Chart comprehension records:
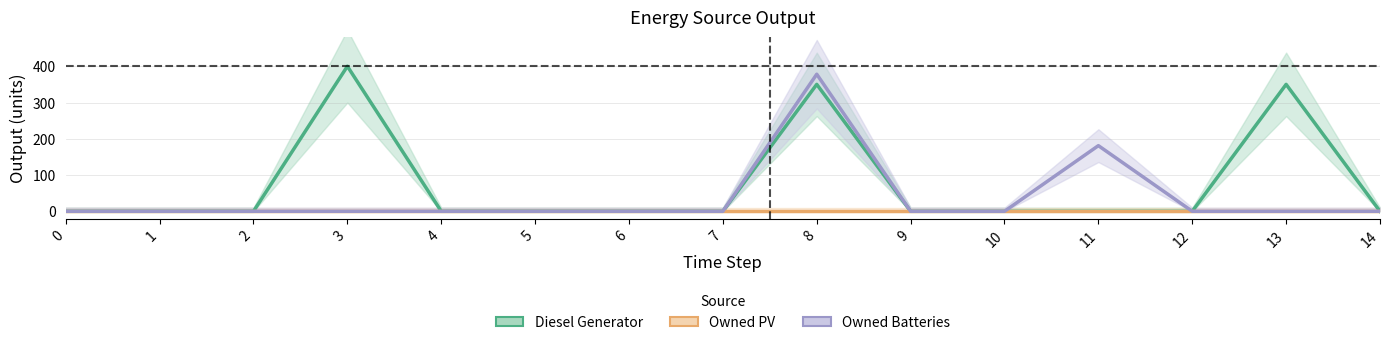

What is the greatest value displayed?

400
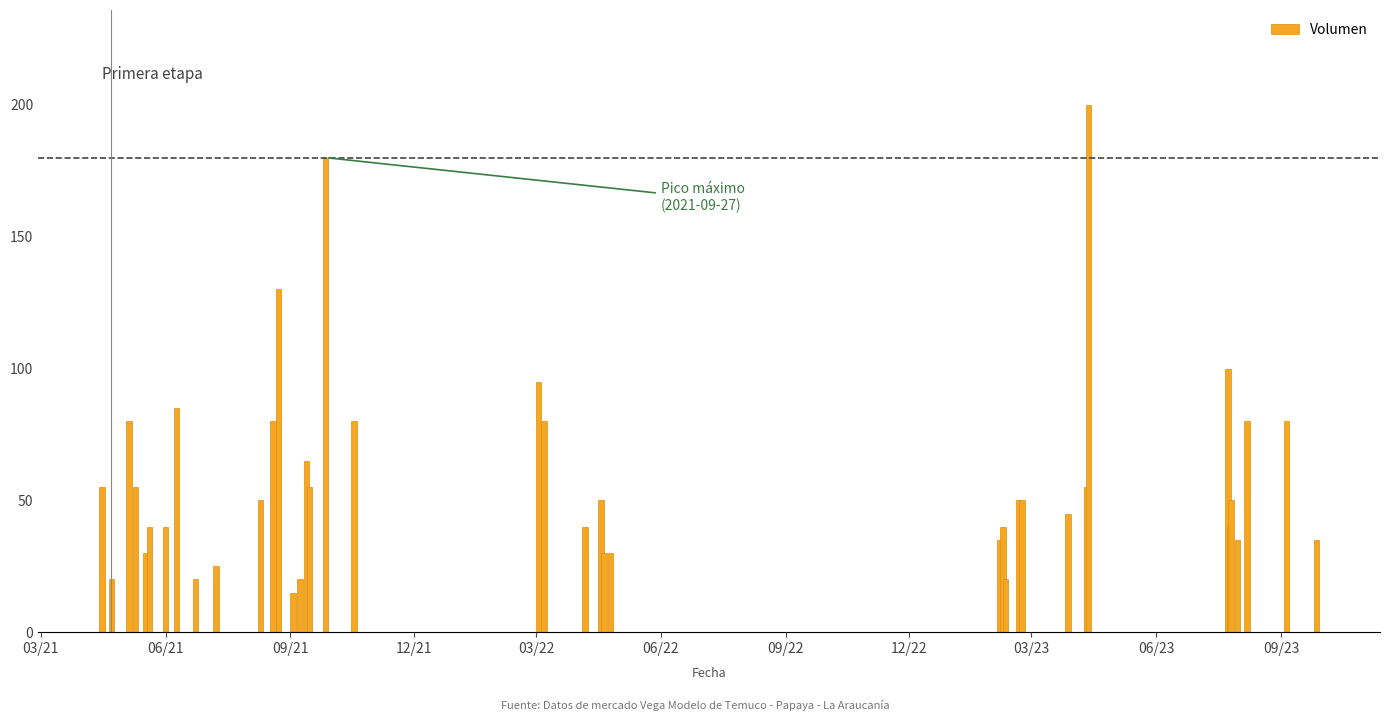

What is the maximum value shown in the chart?

200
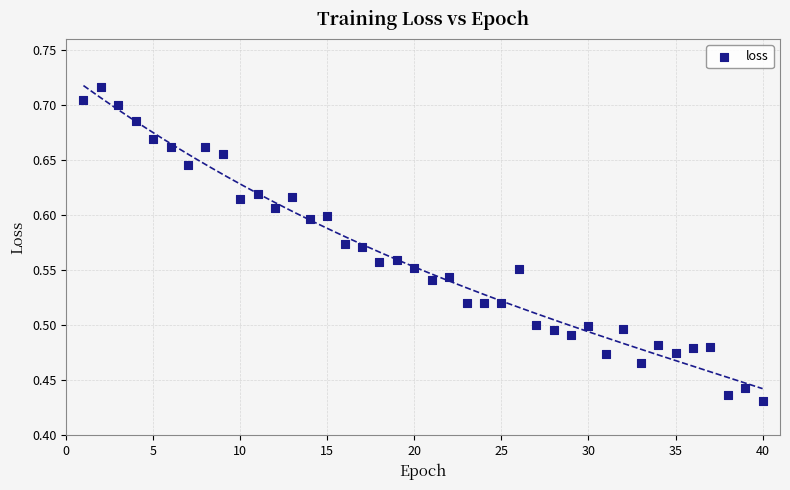

What is the range of Y values (max minus min)?

0.3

ASSIGNED TASK:
Please lay out the records above as a JSON list of strings, one string per line, skipping blank lines and leaving out the pictures.

SOLUTION FOR THIS PROBLEM:
[
  "What is the greatest value displayed?",
  "400",
  "What is the maximum value shown in the chart?",
  "200",
  "What is the range of Y values (max minus min)?",
  "0.3"
]